The river that had to be crossed
Stone pillars built to replace the original timber trestles that were unable to withstand the punishing conditions (even the stone pillars were occasionally knocked over by avalanches
Many of the pillars (without the rail) still survive
Remains of the rail track
Remaining Pillars of the second loop
An Avalanche bowled this one over
By now it is close to lunch time, and we need fuel. Our next stop is the town of Golden where both needs can be satisfied (we hope). Getting fuel was expensive, but easy. Finding food other than the myriad of fast food restaurants was more challenging. We did manage to find a local restaurant in the back streets, had and adequate meal, and enjoyed the 80’s décor.
Onward now to our final destination for the day, Lake Louise, sadly we are plagued by road works including one period where traffic in both directions was held up for around 20 minutes, whilst they carried out blasting to widen the road.
Finally we approach our destination, about an hour later than expected and we hadn’t really taken into account the one hour time difference we had lost in the process. As we approached Lake Louise, it became clear that the town was pretty busy, as they had all of these people in Hi Vis vests directing traffic. We attempted to the turn into the street where our motel was, but were directed to keep going ahead. Roads were blocked, there were witches hats everywhere blocking access to side streets, and it became clear that the only option you had was to go to the lake. We dutifully continued on, as it was only 3.30pm and it looks like this place gets pretty busy, so why not see the lake now rather than in the morning.

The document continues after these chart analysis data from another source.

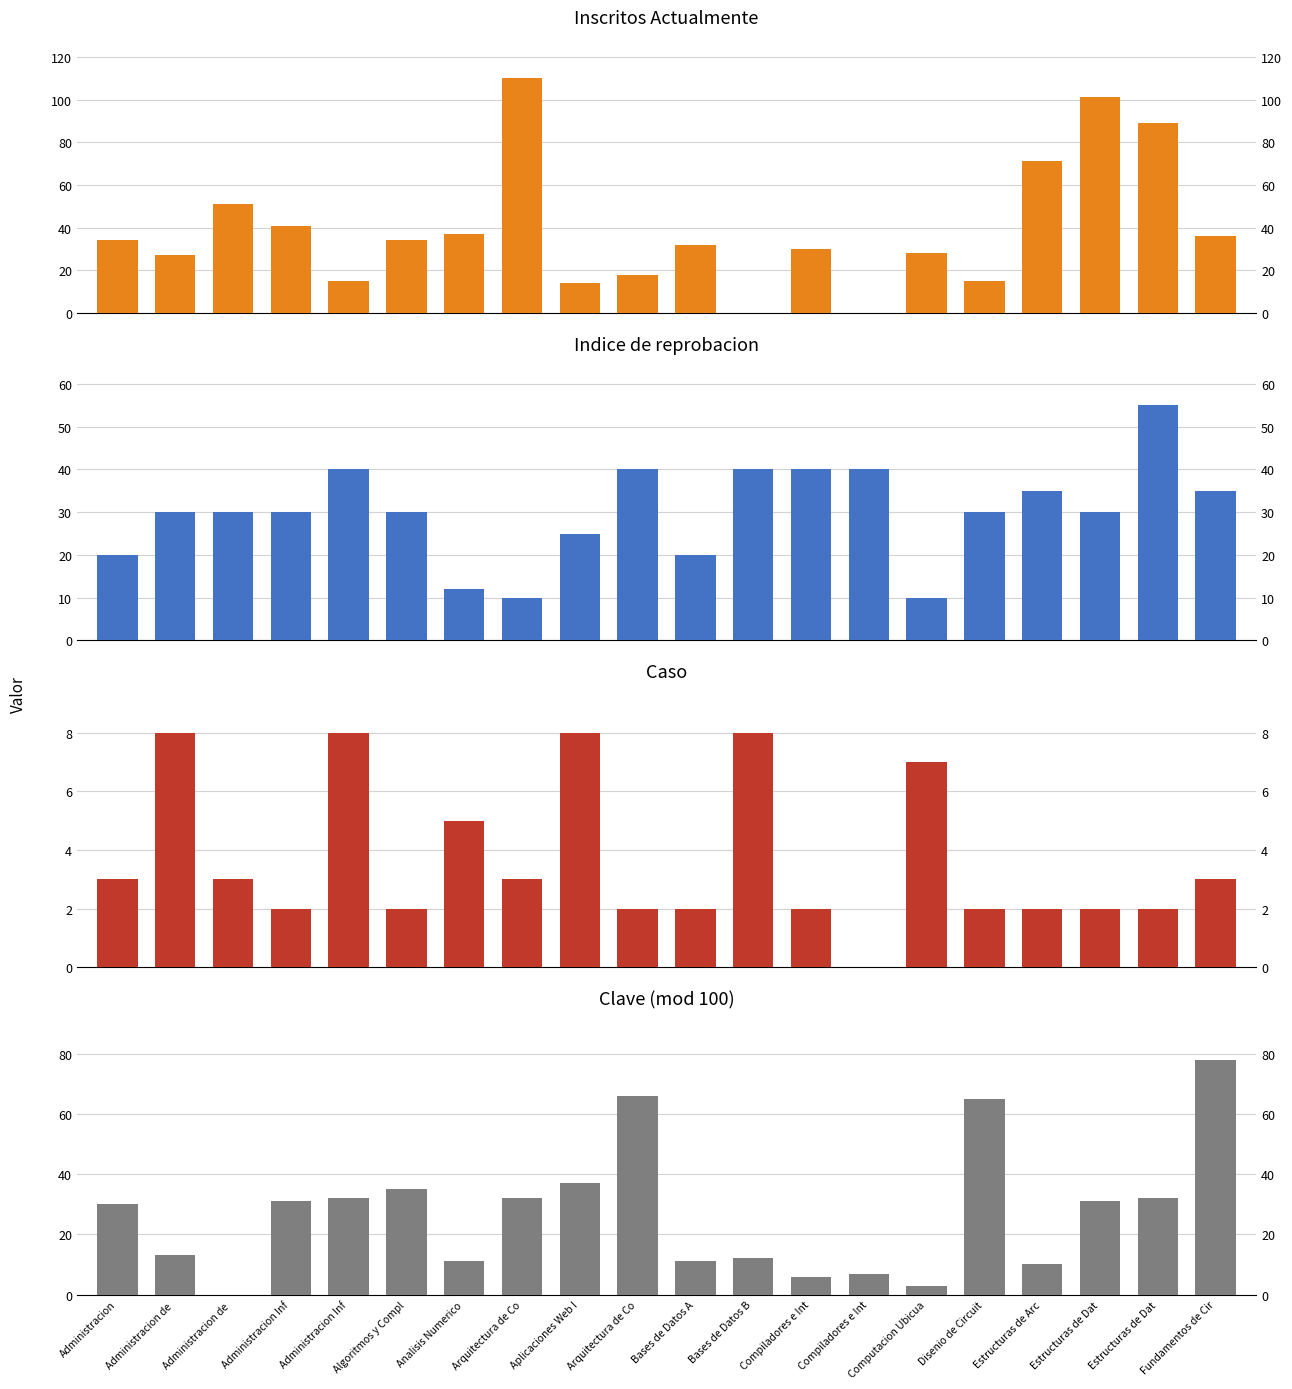

Reading right to left, what are all the values shown in this chart?

Inscritos Actualmente: 36	89	101	71	15	28	0	30	0	32	18	14	110	37	34	15	41	51	27	34
Indice de reprobacion: 35	55	30	35	30	10	40	40	40	20	40	25	10	12	30	40	30	30	30	20
Caso: 3	2	2	2	2	7	0	2	8	2	2	8	3	5	2	8	2	3	8	3
Clave: 78	32	31	10	65	3	7	6	12	11	66	37	32	11	35	32	31	0	13	30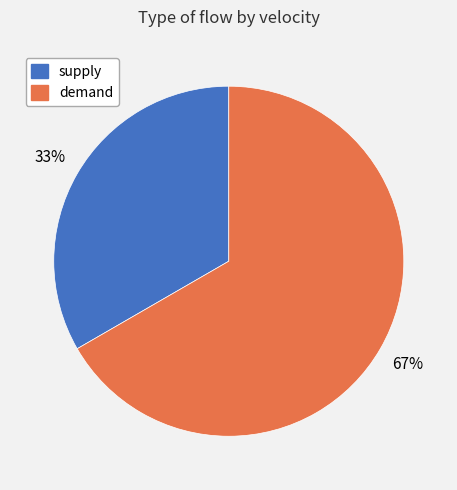

True or false: supply accounts for 23% of the total.

False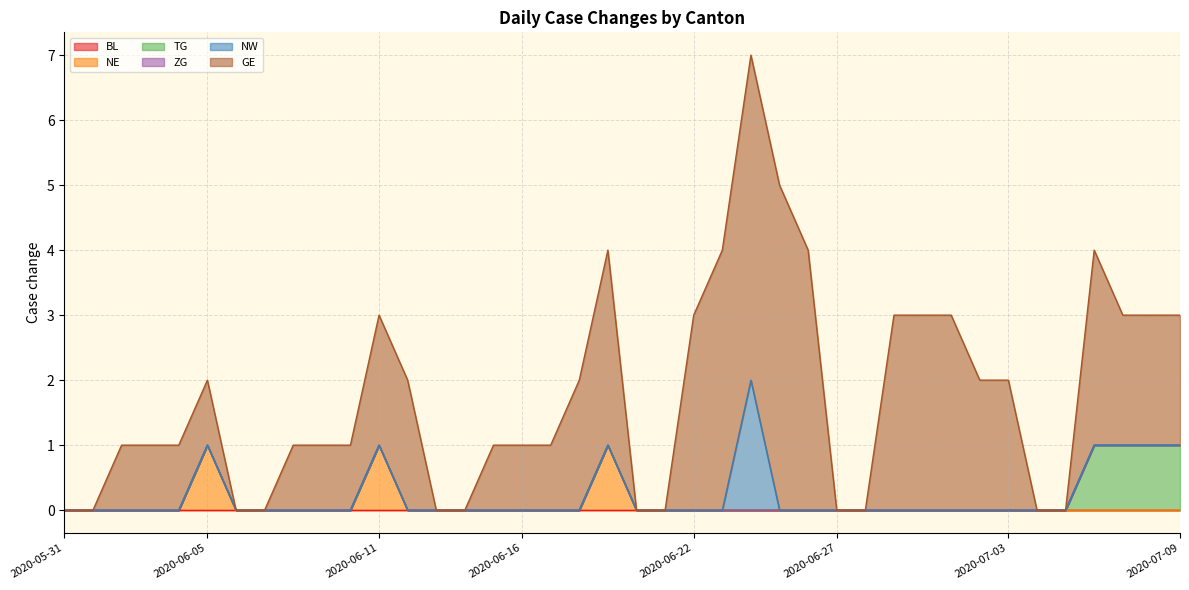

List the series in order of their peak value, lowest first.

BL, ZG, NE, TG, NW, GE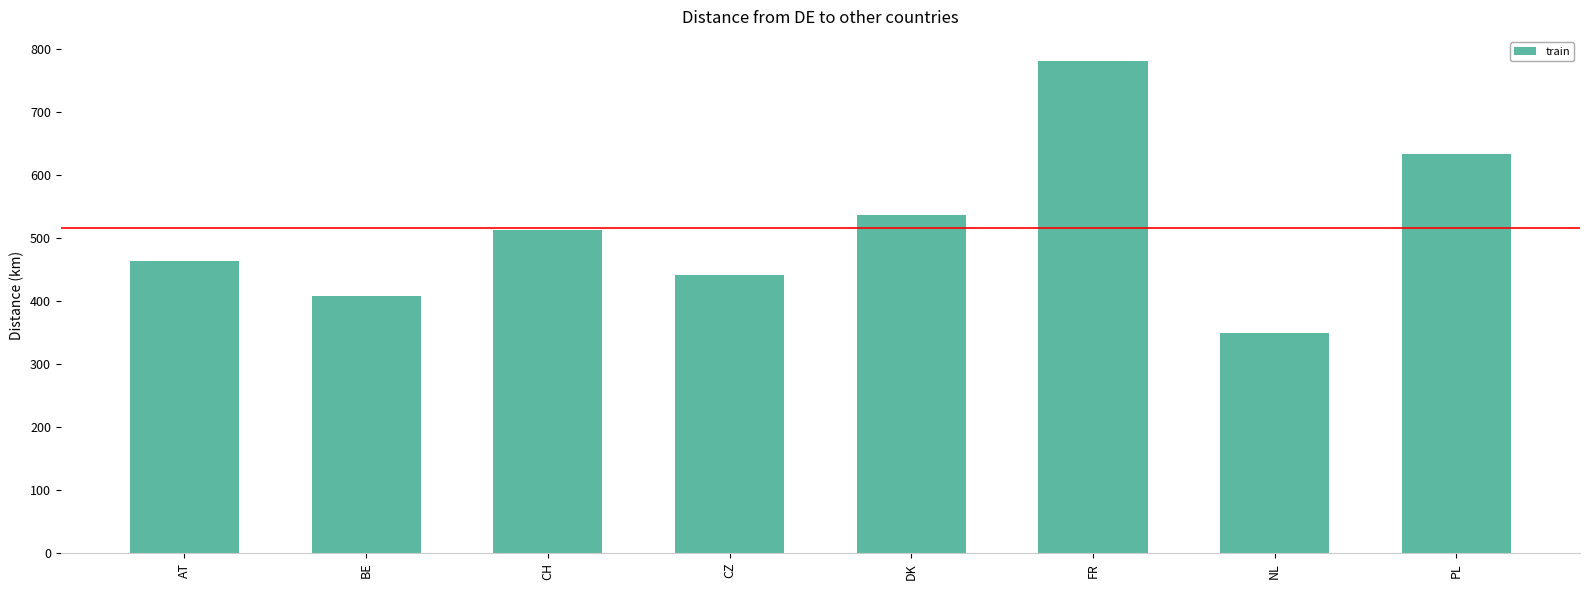

Approximately how many times larger is the value at DK compared to BE?

1.3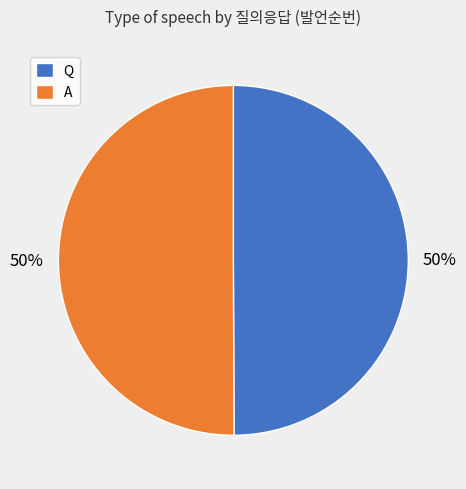

Is the sum of A and Q greater than half?

Yes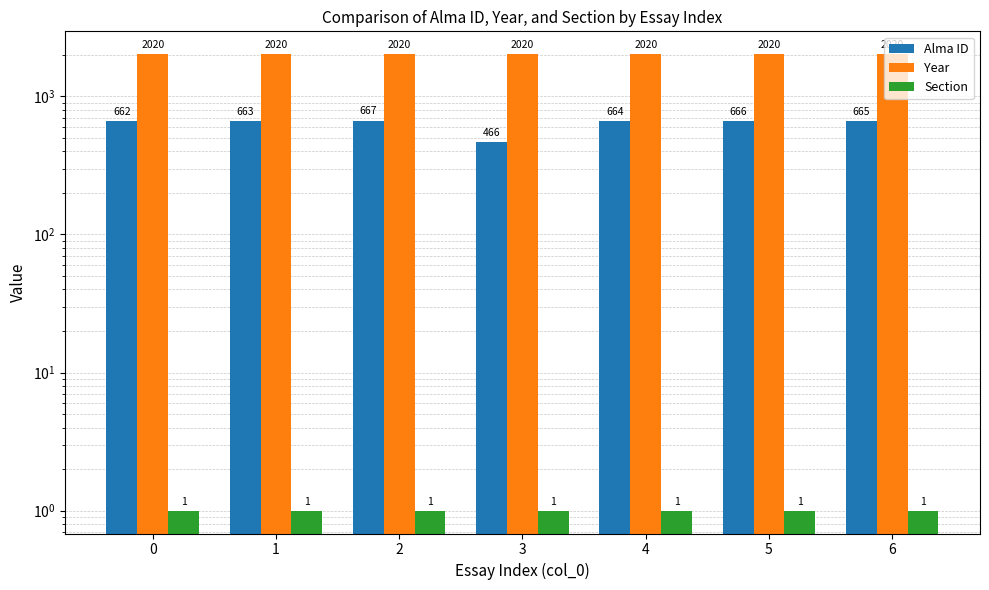

How many data points in Alma ID are less than 664?

3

As we approach Lake Louise it is also clear that there is not parking and traffic is being diverted back in the direction we came to an overflow carpark, from which a shuttle bus will take you to the Lake. We figure if we have to go through all of this, then we will do it tomorrow.
There is another lake we want to see, Lake Moraine, and signs tell us we can continue back down the road we came in on to get access to Lake Moraine road (even though it was closed on our way up because the carpark was full). As we are approaching the turnoff to Lake Moraine it appears the road is still closed so it looks like we are headed back to our motel. When we were within 2 car lengths of the closed road, the barrier is removed and we are free to drive to Lake Moraine.
How lucky can you be. The trip to Lake Moraine is around 13kmn at 50 km per hour. Once there, we manage to get a carpark and can walk around the lake in relative peace.
It is a stunning place and the weather more or less holds off for us with patches of rain interrupted by sunny patches, certainly enough for an enjoyable walk and some great photos.
There are a lot of people around but it is not too busy
Simply stunning
It was 5.30pm by the time we checked in to our motel. By now the witches hats closing off our access road had disappeared and traffic flows were back to normal. Tomorrow morning we have to develop a strategy to visit Lake Louise. From the advice we have been given by reception, you either drive there before 7am, or end up in the overflow carpark and catch the shuttle bus. I suspect we will do the latter.




Good to hear your travels are pretty much to plan. Can't help the weather unfortunately. Photos bring back memories. Enjoy.